Backing layer 6 comprises a mixture that is free of abrasive additives and that comprises at lest one mineral additive. The mineral additive can be basalt, quartz sand, wollastonite, aluminum silicate and/or kaolin. The mixture of the at least one backing layer can also comprise different additives from this group. Moreover, the additive can have a Mohs hardness of at least 2, preferably between 7 and 9. The grain size of the additive can be between 30 and 1000 μm, preferably between 200 to 500 μm. The grains of the additive can be covered in phenolic resin systems, wherein the phenolic resin system can comprise a resol/novolak mixture. The resol can have a viscosity of 1000 to 5000 mPa·s, preferably 1200 to 3500 mPa·s. The novolak can have a hexamethylenetetramine content of at least 9 vol %, preferably 12 to 16 vol %, and a flow length of 15 to 35 mm, preferably 17 to 26 mm. Additionally, the novolak can comprise additional defined amounts of other additives and/or aggregates of less than 20 vol %. Thus, backing layer 6 has high strength. It can also comprise a mesh-like inlay in order to further increase the stability of roughing disc 1.

Moreover, roughing disc 1 has two abrasive layers 8a, 8b which are stacked in the direction of axis 5 and which are disposed on workpiece side 12. Abrasive layers 8a, 8b can comprise abrasive grains, such as regular brown fused alumina and derivatives, blue fired alumina, white fused alumina, zirconia alumina, silicon carbide, ceramic grain, pink fused alumina, and/or monocrystalline alumina. Additionally, the abrasive layers can comprise supporting fillers, such as poly aluminum fluoride, cryolite, pyrite, calcite, wollastonite, and/or graphite, which can be bound by phenolic resin systems. Thus, a phenolic-resin abrasive grain mixture is formed, which can be blended with various fillers and additives.
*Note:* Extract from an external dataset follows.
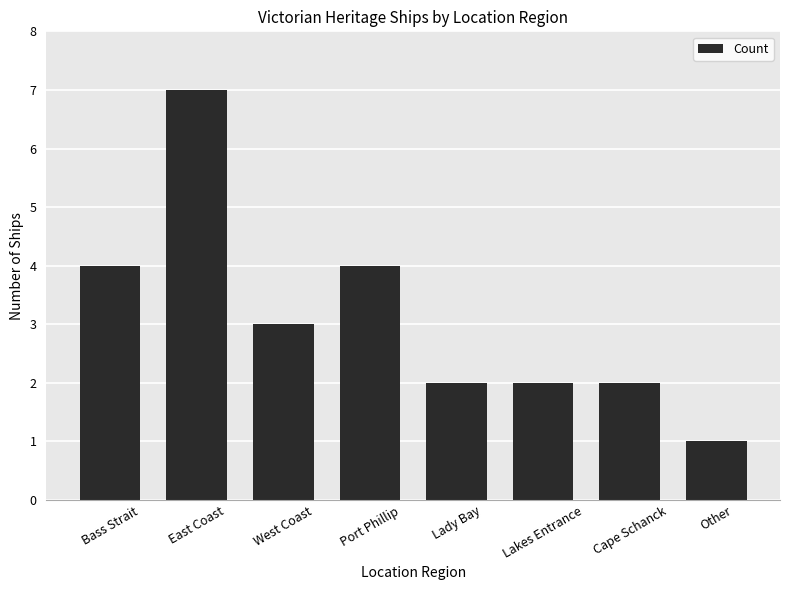

What is the maximum value shown in the chart?

7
A separating layer, which is a glass fabric layer 10, is disposed between the two abrasive layers 8a, 8b. Another glass fabric layer 10 is disposed between backing layer 6 and abrasive layer 8a adjacent to backing layer 6. Glass fabric layers 10 act as separating layers and serve the strength of roughing disc 1. Glass fabric layers 10 extend from an outer edge 15 of roughing disc 1 to central opening 2 and surround central opening 2 annularly.

To ensure optimal connection to a tool, central opening 2 is realized as a recessed hub.

Claims

1. A roughing disc for machining material surfaces, comprising: a disc-shaped main body having a tool side, which can face a tool, and a workpiece side, which can face a workpiece, the main body comprising a central opening through which an axis of rotation passes and which serves for direct or indirect attachment of a drive shaft of the tool, a disc-shaped backing layer disposed on the tool side, at least one abrasive layer, and a separating layer between adjacent layers, wherein the backing layer is made of a material mixture that is free of abrasive additives and that comprises at least one mineral additive.

2. The roughing disc according to claim 1, wherein the mineral additive is selected from the group consisting of basalt, quartz sand, wollastonite, aluminum silicate, kaolin, and combinations thereof.

3. The roughing disc according to claim 1, wherein the mineral additive has a Mohs hardness of preferably between 7 and 9.

4. The roughing disc according to claim 1, wherein the mineral additive has a grain size of 200 to 500 μm.

5. The roughing disc according to claim 1, wherein the grain of the mineral additive is covered in phenolic resin systems comprising a resol/novolak mixture.

6. The roughing disc according to claim 5, wherein the resol has a viscosity of 1200 to 3500 mPa·s.

7. The roughing disc according to claim 5, wherein the novolak has a hexamethylenetetramine content of 12 to 16 vol %, and a flow length of 17 to 26 mm.

8. The roughing disc according to claim 5, wherein defined amounts of other additives and/or aggregates of less than 20 vol % are additionally added to the novolak.

9. The roughing disc according to claim 1, wherein the separating layer is a glass fabric layer.